11 People That Joe Scarborough Should Meet Before Writing Another Column On The Deficit
MSNBC host and POLITICO columnist Joe Scarborough has a piece up today titled Paul Krugman vs. The World. It's about Paul Krugman's ostensibly contrarian views on the deficit and the national debt.
Here's how it's teased on the POLITICO homepage.
The article says: Paul Krugman favors running deeper deficits, but folks like the chief of the Council on Foreign Relations, Erskine Bowles, Scarborough himself, Mika Brzezinski, Steven Rattner, and former Joint Chief chairman Michael Mullen all disagree with Krugman.
Note that zero of the above people are "economists" let alone mainstream economists.
But actually there are plenty of economists and economically-literate minds who think that, to varying degrees, the deficit is not what we should be worrying about.
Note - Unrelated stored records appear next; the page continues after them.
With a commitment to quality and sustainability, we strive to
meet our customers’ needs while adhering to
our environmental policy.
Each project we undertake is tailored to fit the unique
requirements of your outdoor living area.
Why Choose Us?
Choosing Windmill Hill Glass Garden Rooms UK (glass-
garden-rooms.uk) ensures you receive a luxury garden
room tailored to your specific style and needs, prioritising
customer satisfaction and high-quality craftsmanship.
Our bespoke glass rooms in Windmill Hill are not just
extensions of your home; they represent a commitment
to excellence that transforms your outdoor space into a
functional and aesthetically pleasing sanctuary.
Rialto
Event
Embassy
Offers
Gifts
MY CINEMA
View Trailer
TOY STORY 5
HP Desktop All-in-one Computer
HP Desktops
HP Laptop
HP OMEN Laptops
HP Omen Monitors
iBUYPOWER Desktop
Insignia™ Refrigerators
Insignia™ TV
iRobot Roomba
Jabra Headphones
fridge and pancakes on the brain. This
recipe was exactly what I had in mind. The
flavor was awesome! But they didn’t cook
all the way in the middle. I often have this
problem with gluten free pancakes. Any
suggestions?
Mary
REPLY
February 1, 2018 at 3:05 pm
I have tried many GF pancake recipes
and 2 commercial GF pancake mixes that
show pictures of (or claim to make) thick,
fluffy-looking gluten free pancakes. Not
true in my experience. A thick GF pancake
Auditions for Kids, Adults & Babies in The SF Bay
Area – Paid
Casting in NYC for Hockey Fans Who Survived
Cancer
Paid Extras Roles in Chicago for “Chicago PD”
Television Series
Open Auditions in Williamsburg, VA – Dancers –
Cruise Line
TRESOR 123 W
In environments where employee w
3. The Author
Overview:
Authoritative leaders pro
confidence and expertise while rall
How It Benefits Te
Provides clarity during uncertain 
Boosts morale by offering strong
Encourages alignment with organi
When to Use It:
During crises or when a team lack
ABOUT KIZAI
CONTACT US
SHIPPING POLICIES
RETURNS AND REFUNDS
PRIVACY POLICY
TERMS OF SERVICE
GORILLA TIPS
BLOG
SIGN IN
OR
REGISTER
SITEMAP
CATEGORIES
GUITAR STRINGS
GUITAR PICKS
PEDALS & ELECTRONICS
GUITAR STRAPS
For Joe Scarborough's sake, here's a list of people. With each we've linked to comments they've made about their (lack of) worry about the deficit.
- Goldman chief economist Jan Hatzius
- Nomura economist Richard Koo
- Brad Delong
- Alan Blinder
- Martin Wolf
- Larry Summers
- James Galbraith
- Robert Reich
- Bruce Bartlett
- John Makin (a conservative AEI scholar with a new paper out today on the danger of overhyping deficit fears!)
- Rep. Jerry Nadler (not an economist, but as knowledgeable on economics as anyone up on Scarborough's list).
Anyway, that was just a partial list, but one that covers conservatives, liberals, Wall Street economists, and former government officials.
Note that several of them, including Paul Krugman himself, do acknowledge long-term issues arising from health care costs, so even the idea that Krugman wants to do nothing is a falsehood.
The issue is not as one-sided as Scarborough believes.